Colosimo and Rossi also agreed on the establishment of colonial citizenship for the Arab population of Cyrenaica and Tripolitania, drawing explicitly on the assimilationist policies of classical Rome as their historical model.

As minister he stipulated a convention according to which the insurgent Arab forces recognized Italian sovereignty over Tripolitania and Cyrenaica, in exchange for large autonomy in the area directly controlled by their leader Ahmed Sharif as-Senussi. This agreement achieved a temporary pacification of the colony, until Mussolini denounced it and reopened the conflict.

==Minister of Justice==
Although he was Minister of Justice for only five months, Rossi attempted to take a firmer line than his predecessors Luigi Fera and Giulio Rodinò against attacks on public order by the rising fascist movement. In this brief period he issued six circulars to public prosecutors about what he described as the “negligent” attitude of the magistrates in the face of abuses being committed across the country. In the first of these, in May 1922, he urged magistrates to face the urgent need for "judicial treatment" of the violence of the different political factions. A few days later he took a stand against the ransacking of newspaper headquarters which, since the rise of fascism, had often been burned or occupied. He denounced the threats to which journalists were subject and reminded the prosecutors that the State had to ensure the freedom of the press.
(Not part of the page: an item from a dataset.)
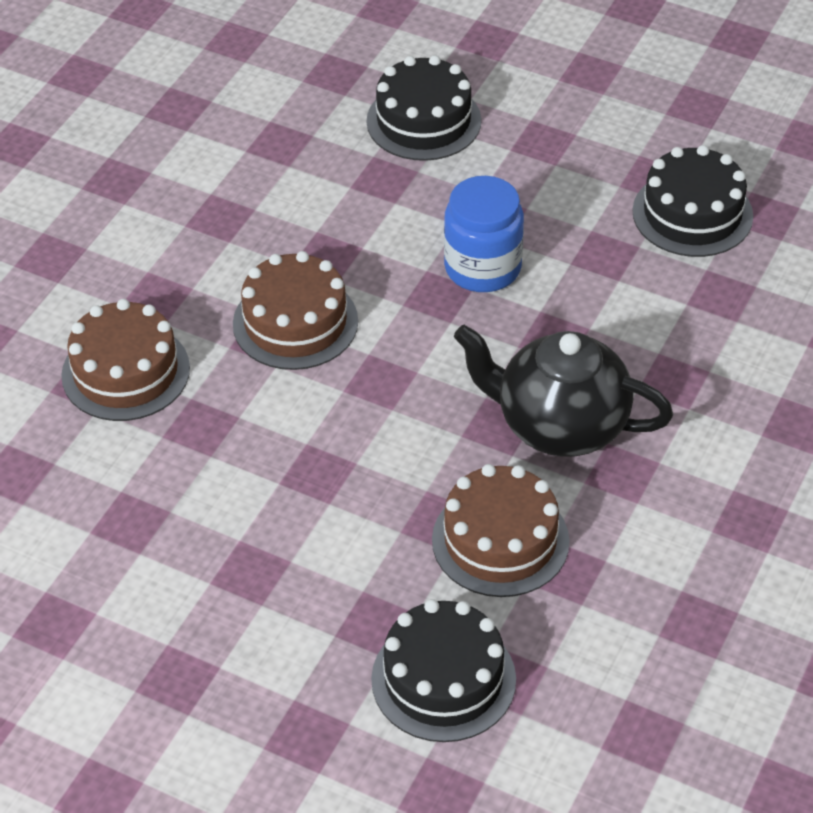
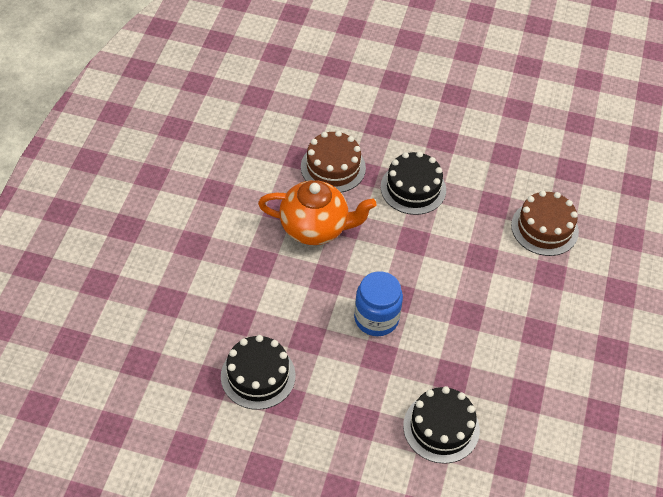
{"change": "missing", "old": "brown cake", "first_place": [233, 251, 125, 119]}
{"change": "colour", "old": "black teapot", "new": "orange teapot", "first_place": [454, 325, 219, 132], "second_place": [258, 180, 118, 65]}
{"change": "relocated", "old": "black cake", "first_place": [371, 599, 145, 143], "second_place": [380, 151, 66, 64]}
In July 1922 his circulars grew more frequent; those dated 8, 12 and 15 of the month indicate his frustration that the courts are not impartially applying the law to crimes of a political nature. These circulars were also a sign that the judicial system was too slow and unable to respond adequately to the lawlessness that had taken hold in the country.

==Later academic career==
In 1924, following the installation of Mussolini’s regime, Rossi withdrew from political life, never joining the National Fascist Party. He was assigned to the School of Political and Administrative Sciences at the Faculty of Law in Rome and in 1925 he was one of the founding professors of the first faculty of political sciences in Italy. He then served as the long-term director of the Institute of Public Law and Social Legislation.

==Honours==
| | Knight Grand Cordon of the Colonial Order of the Star of Italy |

==Principal works==
Among Rossi’s principal works are:

- I principi fondamentali della rappresentanza politica (“The fundamental principles of political representation”) (1894)
- Sulla natura giuridica del diritto elettorale politico (“On the legal nature of political electoral law”) (1907)
- Bartolo da Sassoferrato nel diritto pubblico del suo tempo (“Bartolo da Sassoferrato in the public law of his time”) (1917)
- Programma del corso di diritto pubblico comparato (“Syllabus of the course on comparative public law”) (1926)
- Potere personale e potere rappresentativo nella "Sacra corona d'Ungheria" (”Personal power and representative power in the "Holy Crown of Hungary"”) (1934);
- Un criterio di logica giuridica: la regola e l'eccezione particolarmente nel diritto pubblico (“A criterion of legal logic: the rule and the exception particularly in public law”) (1935).